Well if no one is going to answer this I will. The answer is we don't know for sure. We speculate that there should be earth rocks on mars but until we 'see' one and analyze it we will not know for sure. The comments here all point to this answer.
Mars hit with thousands of Earth rocks possibly containing life following asteroid impacte talks about the Chicxulub impact and how it probably spread rocks to all the terrestrial planets in our solar system and the moons of all the planets.
The statement comes from Penn State University researchers who have calculated the approximate number of rocks from our planet large enough to possibly carry life that have made their way into space over the past few billion years.

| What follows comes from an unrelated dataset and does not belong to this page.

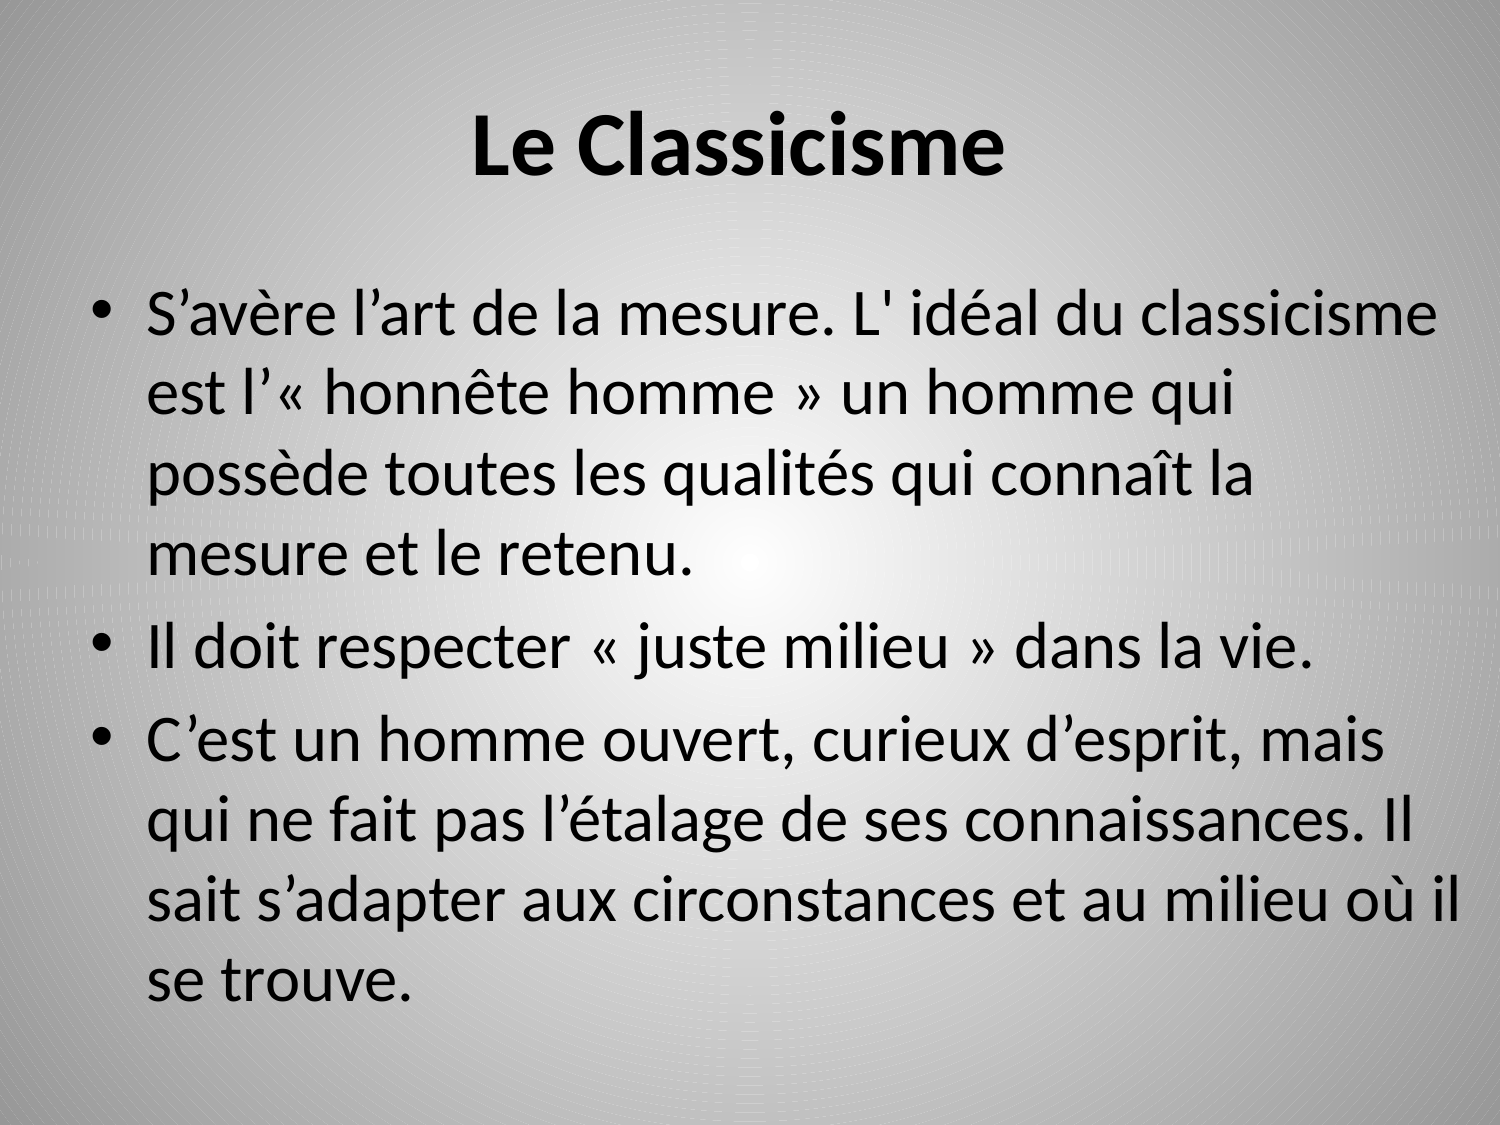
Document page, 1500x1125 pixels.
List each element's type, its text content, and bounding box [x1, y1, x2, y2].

list S’avère l’art de la mesure. L' idéal du classicisme est l’« honnête homme » un homme qui possède toutes les qualités qui connaît la mesure et le retenu. Il doit respecter « juste milieu » dans la vie. C’est un homme ouvert, curieux d’esprit, mais qui ne fait pas l’étalage de ses connaissances. Il sait s’adapter aux circonstances et au milieu où il se trouve. [75, 187, 1488, 1075]
title Le Classicisme [75, 45, 1425, 187]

Said the paper’s lead author Rachel Worth: “We find that rock capable of carrying life has likely transferred from both Earth and Mars to all of the terrestrial planets in the solar system and Jupiter. Any missions to search for life on Titan or the moons of Jupiter will have to consider whether biological material is of independent origin, or another branch in Earth’s family tree.”
The article cites its source as The BBC's Dinosaur asteroid 'sent life to Mars' which cites a 2013 paper published in Astrobiology Seeding Life on the Moons of the Outer Planets via Lithopanspermia:
The asteroid that wiped out the dinosaurs may have catapulted life to Mars and the moons of Jupiter, US researchers say.
They calculated how many Earth rocks big enough to shelter life were ejected by asteroids in the last 3.5bn years.
The Chicxulub impact was strong enough to fire chunks of debris all the way to Europa, they write in Astrobiology.
Thousands of potentially life-bearing rocks also made it to Mars, which may once have been habitable, they add.
"We find that rock capable of carrying life has likely transferred from both Earth and Mars to all of the terrestrial planets in the solar system and Jupiter," says lead author Rachel Worth, of Penn State University.